### Your assignment
Print this span of the material below exactly: the line with "focal_35mm: 30", the line with "exposure_s: 1/2933", and every line between them, but nothing else.

### Material for this exercise
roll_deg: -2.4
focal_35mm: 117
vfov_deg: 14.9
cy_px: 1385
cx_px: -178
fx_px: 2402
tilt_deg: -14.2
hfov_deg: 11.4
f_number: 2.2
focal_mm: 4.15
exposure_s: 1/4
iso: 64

---

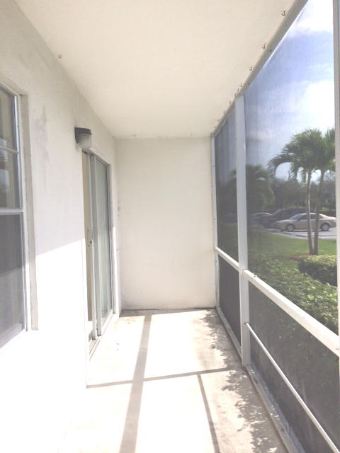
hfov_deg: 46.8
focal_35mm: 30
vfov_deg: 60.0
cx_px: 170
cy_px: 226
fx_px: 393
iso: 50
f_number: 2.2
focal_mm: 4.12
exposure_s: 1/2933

### Solution to this exercise
focal_35mm: 30
vfov_deg: 60.0
cx_px: 170
cy_px: 226
fx_px: 393
iso: 50
f_number: 2.2
focal_mm: 4.12
exposure_s: 1/2933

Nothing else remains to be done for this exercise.